==== Supplied material
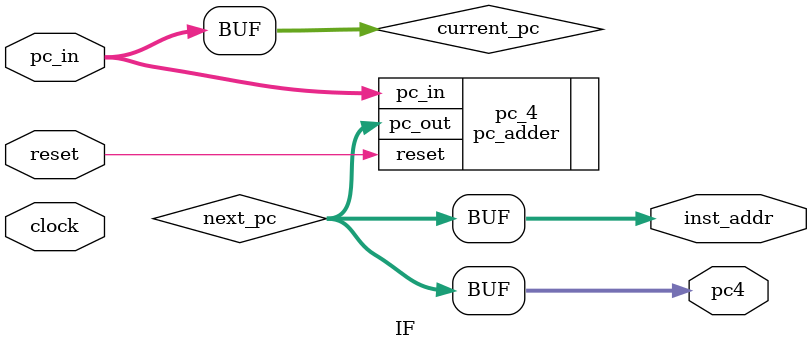
<source format=v>

module IF (
  input clock,
  input reset,
  input [31:0] pc_in,

  output [31:0] pc4,
  output [31:0] inst_addr
);

  reg [31:0] current_pc = pc_in;
  wire [31:0] next_pc;

  pc_adder pc_4(.reset(reset), .pc_in(current_pc), .pc_out(next_pc));

  assign pc4 = next_pc;
  assign inst_addr = next_pc;
  
endmodule
</source>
========
To-do item => Write out every entry exactly. Pictures do not belong in the copy.

Solution =>
<source format=v>

module IF (
  input clock,
  input reset,
  input [31:0] pc_in,

  output [31:0] pc4,
  output [31:0] inst_addr
);

  reg [31:0] current_pc = pc_in;
  wire [31:0] next_pc;

  pc_adder pc_4(.reset(reset), .pc_in(current_pc), .pc_out(next_pc));

  assign pc4 = next_pc;
  assign inst_addr = next_pc;
  
endmodule
</source>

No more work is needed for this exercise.